=== Section Start ===

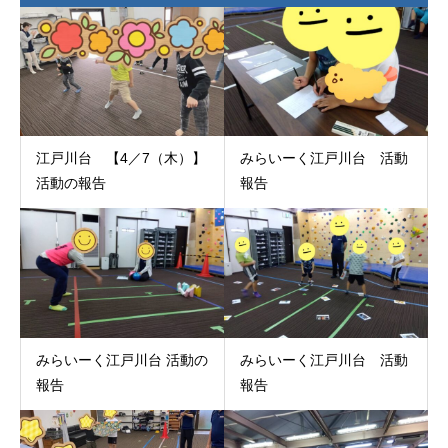
江戸川台 【4／7（木）】
みらいーく江戸川台 活動
活動の報告
報告
みらいーく江戸川台 活動の
みらいーく江戸川台 活動
報告
報告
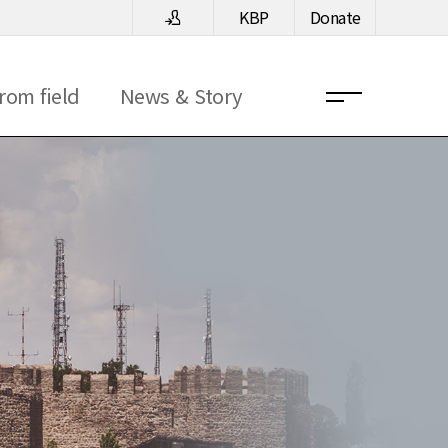
KBP
Donate
rom field
News & Story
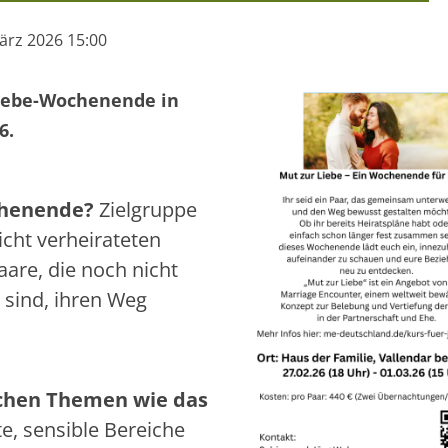
März 2026 15:00
-Liebe-Wochenende in
26.
chenende?
Zielgruppe
cht verheirateten
are, die noch nicht
 sind, ihren Weg
ichen Themen wie das
, sensible Bereiche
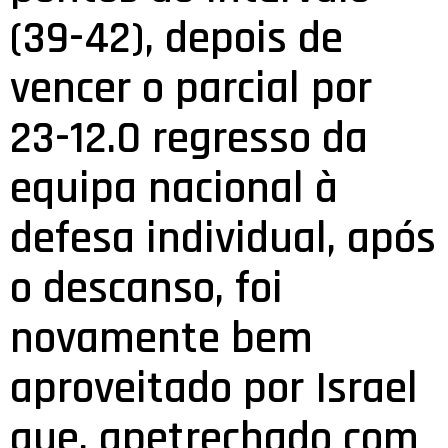
(39-42), depois de
vencer o parcial por
23-12.O regresso da
equipa nacional à
defesa individual, após
o descanso, foi
novamente bem
aproveitado por Israel
que, apetrechado com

=== Section End ===

**Task to complete:** Please copy the lines above exactly as written, apart from any pictures.

**Solution for this task:**
江戸川台 【4／7（木）】
みらいーく江戸川台 活動
活動の報告
報告
みらいーく江戸川台 活動の
みらいーく江戸川台 活動
報告
報告
KBP
Donate
rom field
News & Story
März 2026 15:00
-Liebe-Wochenende in
26.
chenende?
Zielgruppe
cht verheirateten
are, die noch nicht
 sind, ihren Weg
ichen Themen wie das
, sensible Bereiche
(39-42), depois de
vencer o parcial por
23-12.O regresso da
equipa nacional à
defesa individual, após
o descanso, foi
novamente bem
aproveitado por Israel
que, apetrechado com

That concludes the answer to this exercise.